> [Problem details] If pictures are present, leave them out, and copy the data word for word.

> [Supplied data]
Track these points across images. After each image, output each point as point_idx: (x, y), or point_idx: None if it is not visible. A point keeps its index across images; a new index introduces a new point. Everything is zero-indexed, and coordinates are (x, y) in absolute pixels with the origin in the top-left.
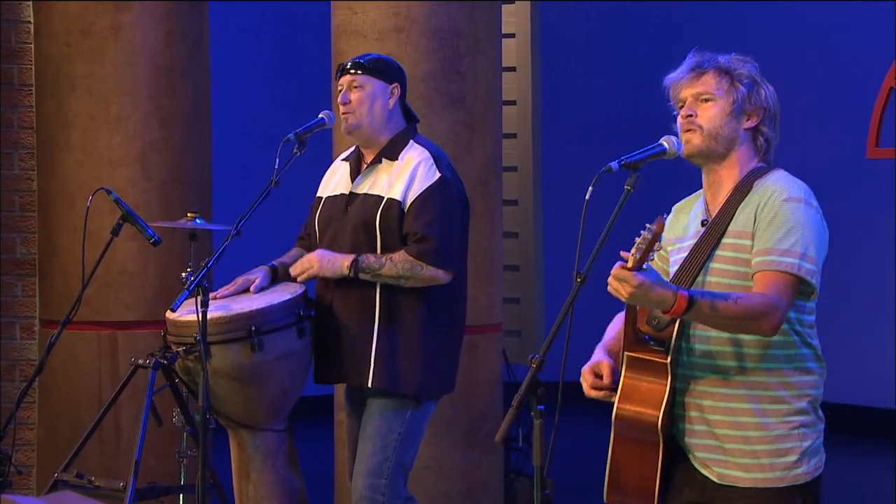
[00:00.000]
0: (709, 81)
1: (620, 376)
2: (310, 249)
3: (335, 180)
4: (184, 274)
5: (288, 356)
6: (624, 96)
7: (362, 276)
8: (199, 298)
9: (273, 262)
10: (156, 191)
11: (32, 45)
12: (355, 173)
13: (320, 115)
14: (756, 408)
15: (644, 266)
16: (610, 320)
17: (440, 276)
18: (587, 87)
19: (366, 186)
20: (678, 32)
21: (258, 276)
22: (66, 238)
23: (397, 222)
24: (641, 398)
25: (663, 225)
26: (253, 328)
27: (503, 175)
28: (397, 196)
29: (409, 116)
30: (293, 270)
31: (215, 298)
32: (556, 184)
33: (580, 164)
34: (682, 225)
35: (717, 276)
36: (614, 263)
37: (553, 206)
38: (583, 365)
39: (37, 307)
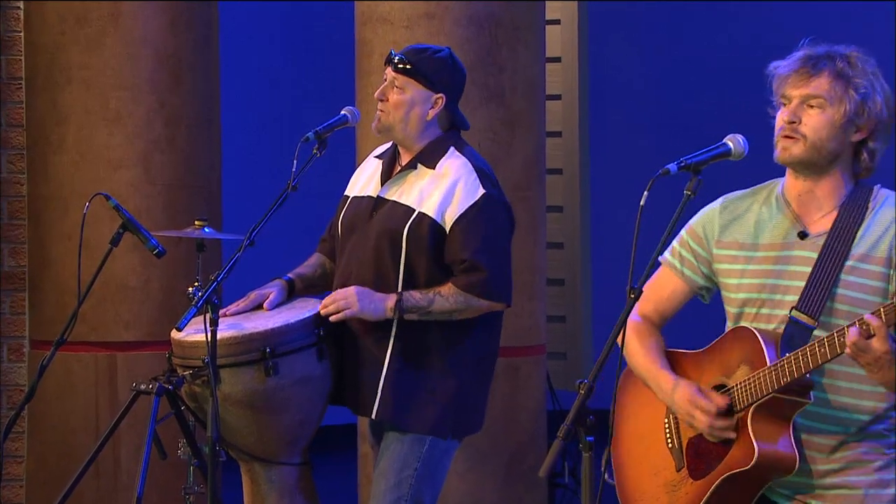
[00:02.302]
0: (821, 85)
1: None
2: (332, 255)
3: (364, 179)
4: (191, 289)
5: (307, 381)
6: (683, 89)
7: (408, 317)
8: (207, 316)
9: (289, 275)
10: (160, 196)
11: (22, 34)
12: (386, 175)
13: (343, 112)
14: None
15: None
16: (668, 339)
17: (495, 307)
18: (641, 80)
19: (396, 193)
20: (743, 21)
21: (273, 290)
22: (59, 249)
23: (427, 240)
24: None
25: None
26: (268, 350)
27: (547, 178)
28: (431, 212)
29: (455, 122)
30: (325, 309)
31: (226, 316)
32: (606, 188)
33: (633, 165)
34: (746, 228)
35: (848, 305)
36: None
37: (603, 212)
38: None
39: (27, 326)
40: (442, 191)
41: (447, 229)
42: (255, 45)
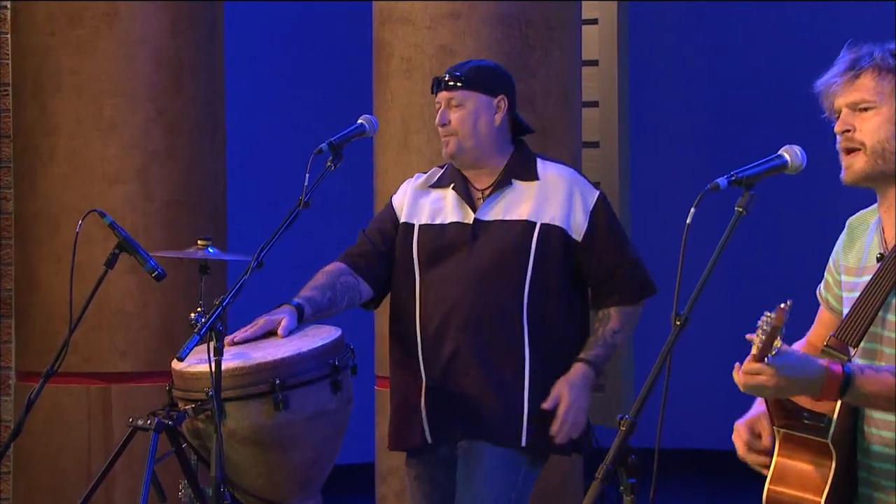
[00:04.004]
0: (865, 85)
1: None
2: (368, 274)
3: (429, 206)
4: (193, 315)
5: (320, 416)
6: (732, 96)
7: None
8: (211, 345)
9: (298, 300)
10: (159, 213)
11: (9, 36)
12: (469, 200)
13: (359, 121)
14: None
15: (773, 351)
16: (718, 371)
17: (641, 309)
18: (686, 85)
19: (498, 212)
20: (800, 22)
21: (284, 316)
22: (48, 271)
23: (561, 251)
24: (799, 480)
25: (784, 318)
26: (277, 381)
27: None
28: (557, 221)
29: (522, 127)
30: (563, 437)
31: (232, 344)
32: (648, 204)
33: (677, 179)
34: (859, 252)
35: (894, 331)
36: (724, 304)
37: (644, 231)
38: (684, 428)
39: (12, 356)
40: (559, 200)
41: (579, 239)
42: (263, 47)
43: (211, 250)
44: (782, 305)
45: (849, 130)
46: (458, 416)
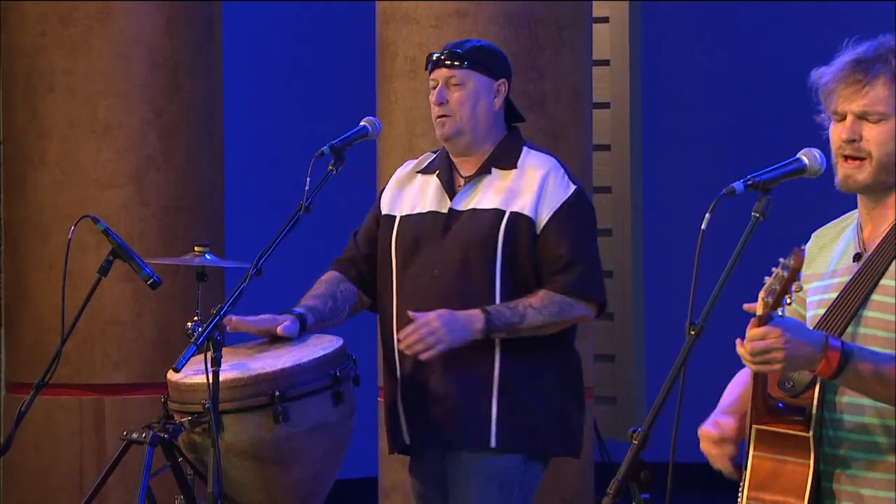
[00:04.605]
0: (878, 95)
1: (747, 455)
2: (359, 279)
3: (412, 195)
4: (190, 324)
5: (321, 429)
6: (748, 97)
7: (496, 335)
8: (208, 355)
9: (299, 310)
10: (154, 219)
11: None
12: (450, 188)
13: (362, 123)
14: None
15: (780, 312)
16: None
17: (589, 313)
18: (700, 86)
19: (472, 201)
20: (817, 22)
21: (286, 319)
22: (39, 278)
23: (527, 241)
24: (779, 484)
25: (802, 259)
26: (277, 393)
27: (594, 197)
28: (525, 210)
29: (515, 115)
30: (410, 348)
31: (231, 321)
32: (661, 209)
33: (691, 183)
34: (826, 258)
35: (873, 328)
36: (739, 313)
37: (657, 237)
38: (699, 442)
39: (2, 367)
40: (532, 190)
41: (539, 228)
42: (262, 47)
43: (208, 257)
44: (798, 250)
45: (855, 139)
46: (429, 417)
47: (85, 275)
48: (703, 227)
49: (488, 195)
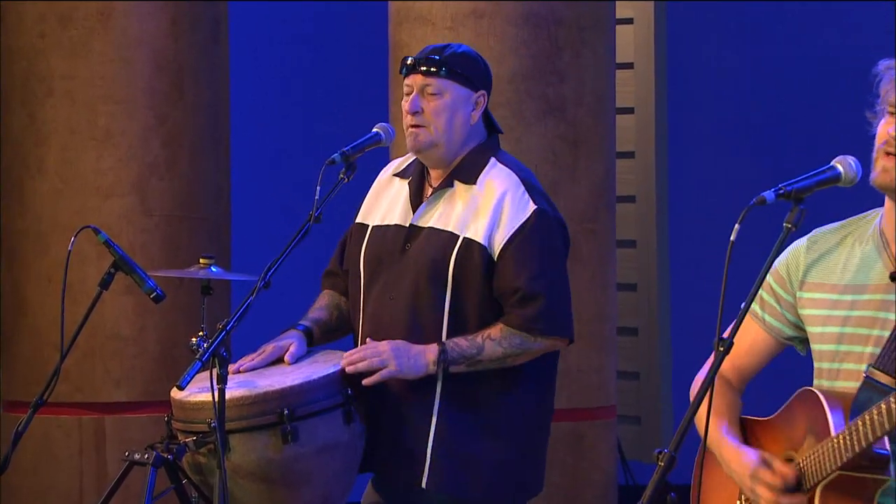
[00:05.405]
0: None
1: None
2: (345, 292)
3: (387, 203)
4: (194, 339)
5: (331, 449)
6: (779, 102)
7: (454, 369)
8: (214, 372)
9: (304, 323)
10: (158, 229)
11: None
12: (416, 199)
13: (375, 130)
14: None
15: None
16: (763, 399)
17: (556, 345)
18: (728, 90)
19: (432, 218)
20: (853, 23)
21: (293, 341)
22: (37, 292)
23: (480, 270)
24: None
25: None
26: (286, 411)
27: (617, 208)
28: (478, 237)
29: (490, 127)
30: (352, 366)
31: (237, 372)
32: (688, 219)
33: (719, 192)
34: (832, 268)
35: None
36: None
37: (683, 248)
38: None
39: None
40: (488, 212)
41: (495, 256)
42: (269, 50)
43: (214, 269)
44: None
45: None
46: (378, 446)
47: (85, 288)
48: (732, 238)
49: (447, 213)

> [Exercise result]
Track these points across images. After each image, output each point as point_idx: (x, y), or point_idx: None if it is not visible. A point keeps its index across images; a new index introduces a new point. Everything is zero-indexed, and coordinates are (x, y) in absolute pixels with the origin in the top-left.
[00:00.000]
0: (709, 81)
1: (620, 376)
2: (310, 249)
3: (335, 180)
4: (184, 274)
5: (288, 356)
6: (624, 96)
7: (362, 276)
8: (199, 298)
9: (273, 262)
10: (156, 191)
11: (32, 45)
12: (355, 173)
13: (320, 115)
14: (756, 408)
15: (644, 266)
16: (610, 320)
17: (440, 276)
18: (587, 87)
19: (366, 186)
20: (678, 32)
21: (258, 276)
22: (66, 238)
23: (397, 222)
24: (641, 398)
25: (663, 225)
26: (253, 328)
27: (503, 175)
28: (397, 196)
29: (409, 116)
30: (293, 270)
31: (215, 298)
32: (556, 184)
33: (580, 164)
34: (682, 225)
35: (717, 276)
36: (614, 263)
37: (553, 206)
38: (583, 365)
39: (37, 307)
[00:02.302]
0: (821, 85)
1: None
2: (332, 255)
3: (364, 179)
4: (191, 289)
5: (307, 381)
6: (683, 89)
7: (408, 317)
8: (207, 316)
9: (289, 275)
10: (160, 196)
11: (22, 34)
12: (386, 175)
13: (343, 112)
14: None
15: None
16: (668, 339)
17: (495, 307)
18: (641, 80)
19: (396, 193)
20: (743, 21)
21: (273, 290)
22: (59, 249)
23: (427, 240)
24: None
25: None
26: (268, 350)
27: (547, 178)
28: (431, 212)
29: (455, 122)
30: (325, 309)
31: (226, 316)
32: (606, 188)
33: (633, 165)
34: (746, 228)
35: (848, 305)
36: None
37: (603, 212)
38: None
39: (27, 326)
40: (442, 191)
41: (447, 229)
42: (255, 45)
[00:04.004]
0: (865, 85)
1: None
2: (368, 274)
3: (429, 206)
4: (193, 315)
5: (320, 416)
6: (732, 96)
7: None
8: (211, 345)
9: (298, 300)
10: (159, 213)
11: (9, 36)
12: (469, 200)
13: (359, 121)
14: None
15: (773, 351)
16: (718, 371)
17: (641, 309)
18: (686, 85)
19: (498, 212)
20: (800, 22)
21: (284, 316)
22: (48, 271)
23: (561, 251)
24: (799, 480)
25: (784, 318)
26: (277, 381)
27: None
28: (557, 221)
29: (522, 127)
30: (563, 437)
31: (232, 344)
32: (648, 204)
33: (677, 179)
34: (859, 252)
35: (894, 331)
36: (724, 304)
37: (644, 231)
38: (684, 428)
39: (12, 356)
40: (559, 200)
41: (579, 239)
42: (263, 47)
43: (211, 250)
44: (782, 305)
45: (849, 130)
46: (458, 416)
[00:04.605]
0: (878, 95)
1: (747, 455)
2: (359, 279)
3: (412, 195)
4: (190, 324)
5: (321, 429)
6: (748, 97)
7: (496, 335)
8: (208, 355)
9: (299, 310)
10: (154, 219)
11: None
12: (450, 188)
13: (362, 123)
14: None
15: (780, 312)
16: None
17: (589, 313)
18: (700, 86)
19: (472, 201)
20: (817, 22)
21: (286, 319)
22: (39, 278)
23: (527, 241)
24: (779, 484)
25: (802, 259)
26: (277, 393)
27: (594, 197)
28: (525, 210)
29: (515, 115)
30: (410, 348)
31: (231, 321)
32: (661, 209)
33: (691, 183)
34: (826, 258)
35: (873, 328)
36: (739, 313)
37: (657, 237)
38: (699, 442)
39: (2, 367)
40: (532, 190)
41: (539, 228)
42: (262, 47)
43: (208, 257)
44: (798, 250)
45: (855, 139)
46: (429, 417)
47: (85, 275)
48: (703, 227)
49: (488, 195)
[00:05.405]
0: None
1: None
2: (345, 292)
3: (387, 203)
4: (194, 339)
5: (331, 449)
6: (779, 102)
7: (454, 369)
8: (214, 372)
9: (304, 323)
10: (158, 229)
11: None
12: (416, 199)
13: (375, 130)
14: None
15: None
16: (763, 399)
17: (556, 345)
18: (728, 90)
19: (432, 218)
20: (853, 23)
21: (293, 341)
22: (37, 292)
23: (480, 270)
24: None
25: None
26: (286, 411)
27: (617, 208)
28: (478, 237)
29: (490, 127)
30: (352, 366)
31: (237, 372)
32: (688, 219)
33: (719, 192)
34: (832, 268)
35: None
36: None
37: (683, 248)
38: None
39: None
40: (488, 212)
41: (495, 256)
42: (269, 50)
43: (214, 269)
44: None
45: None
46: (378, 446)
47: (85, 288)
48: (732, 238)
49: (447, 213)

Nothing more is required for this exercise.